On July 17, return to Korb Classroom to see “Ecosophia,” a film by John Michael Greer, that will pause our thinking and make us wonder about how we got to where we are. “Ecosophia” means the passing on of knowledge over many generations about the specifics of place; of how to live well in a place, deeply understanding the climate, soil, and natural communities of that spot. This localized knowledge is what has allowed us to live sustainably on the land as a species for thousands of years …before we chose different paths….The film explores how our fascination with growth, energy, and manmade materials, and so forth and how this myopic attention has become a crisis for us because as Stuart Hill, a permaculturist, notes, “We tend to think of development and even our spiritual traditions as ‘limitless,’ but nature has limits and…as a species..we are utterly dependent on that natural world.”

     
The third Green Film, “Food, Inc. 2” brings us together to think about eating.  As Alice Waters says, “Food, Inc. forever changed the way people think about what they eat.  Fifteen years later, “Food Inc. 2” is just as urgent and essential. 


Directed by Robert Kenner and Melissa Robledo, this sequel to the first Food Inc. revealed more major problems with industrialized food production than any of us wanted to know—but maybe needed to know. Any viewer of that film knows that while supermarkets stay well stocked (though customers always seem to yearn for even more variety and higher quality), most people have scant insight into how that grocery store food is made and what it does to our health.


“Food, Inc. 2” does point out how baby formula shortages and cramped meat packing plants as Covid-19 hotspots—created crises we experienced during the pandemic—needn’t have happened if our food industry were “lass prone to gigantism.”  Despite the reality of these and other frightening events that affect millions of lives, “Food, Inc. 2” is a more hopeful film.

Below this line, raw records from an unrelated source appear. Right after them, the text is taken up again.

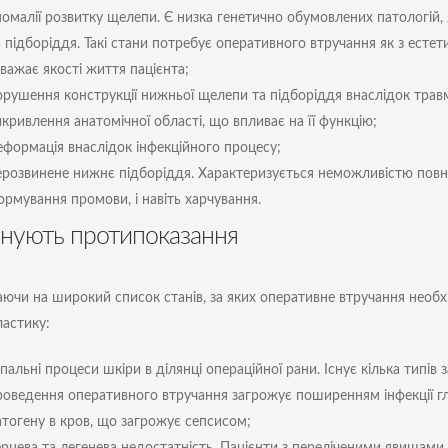
номалії розвитку щелепи. Є низка генетично обумовлених патологій
а підборіддя. Такі стани потребує оперативного втручання як з естет
важає якості життя пацієнта;
орушення конструкції нижньої щелепи та підборіддя внаслідок травм
кривлення анатомічної області, що впливає на її функцію;
еформація внаслідок інфекційного процесу;
ерозвинене нижнє підборіддя. Характеризується неможливістю повн
ормування промови, і навіть харчування.
існують протипоказання
ючи на широкий список станів, за яких оперативне втручання необхі
астику:
пальні процеси шкіри в ділянці операційної рани. Існує кілька типів
роведення оперативного втручання загрожує поширенням інфекції г
атогену в кров, що загрожує сепсисом;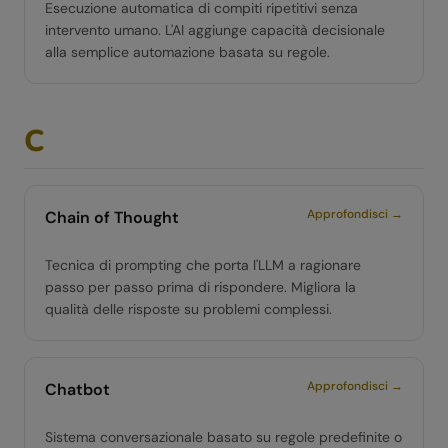
Esecuzione automatica di compiti ripetitivi senza
intervento umano. L'AI aggiunge capacità decisionale
alla semplice automazione basata su regole.
C
Approfondisci →
Chain of Thought
Tecnica di prompting che porta l'LLM a ragionare
passo per passo prima di rispondere. Migliora la
qualità delle risposte su problemi complessi.
Approfondisci →
Chatbot
Sistema conversazionale basato su regole predefinite o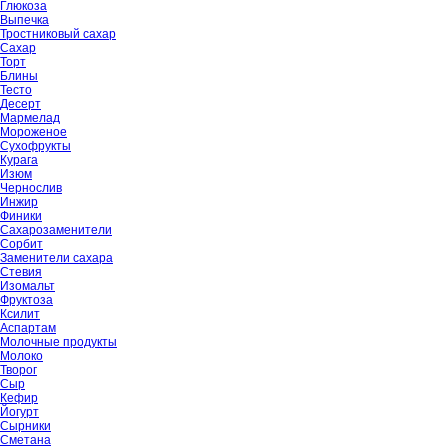
Глюкоза
Выпечка
Тростниковый сахар
Сахар
Торт
Блины
Тесто
Десерт
Мармелад
Мороженое
Сухофрукты
Курага
Изюм
Чернослив
Инжир
Финики
Сахарозаменители
Сорбит
Заменители сахара
Стевия
Изомальт
Фруктоза
Ксилит
Аспартам
Молочные продукты
Молоко
Творог
Сыр
Кефир
Йогурт
Сырники
Сметана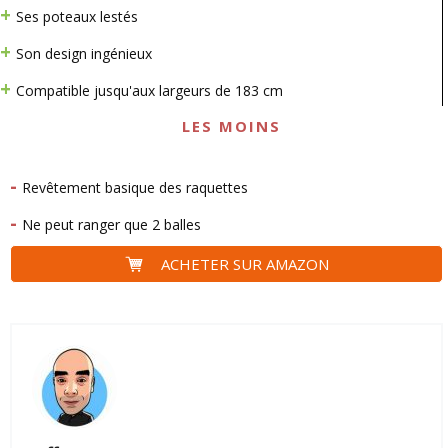
Ses poteaux lestés
Son design ingénieux
Compatible jusqu'aux largeurs de 183 cm
LES MOINS
Revêtement basique des raquettes
Ne peut ranger que 2 balles
ACHETER SUR AMAZON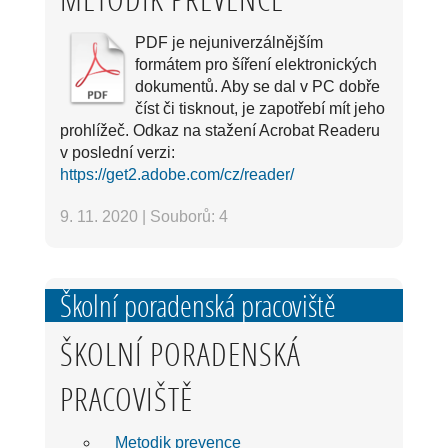
PDF je nejuniverzálnějším
formátem pro šíření elektronických
dokumentů. Aby se dal v PC dobře
číst či tisknout, je zapotřebí mít jeho
prohlížeč. Odkaz na stažení Acrobat Readeru
v poslední verzi:
https://get2.adobe.com/cz/reader/
9. 11. 2020
|
Souborů: 4
Školní poradenská pracoviště
ŠKOLNÍ PORADENSKÁ
PRACOVIŠTĚ
Metodik prevence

Two of its producers, Michael Pollan and Eric Schlosser, note the wide proliferation of grass-fed beef and Farmers’ Markets in recent years. The filmmakers give us positive directions to look:  work to enforce antitrust policy, support fair-labor practices, and, especially, find new ways to return to time-tested farming methods.


Join a group of community members for all or any of these free showings. How does this all apply to our community? Have you considered greening up your world? Did you know about Friends of Sugar Creek or Montgomery County Community Growers? Maybe you're interested in how the new owners of the Sportsmen’s Club are forwarding conservation practices. Do you know about NICHES or Nature Conservancy? See you this summer in Korb Classroom on the Wabash campus for some excellent movie nights and lively discussion.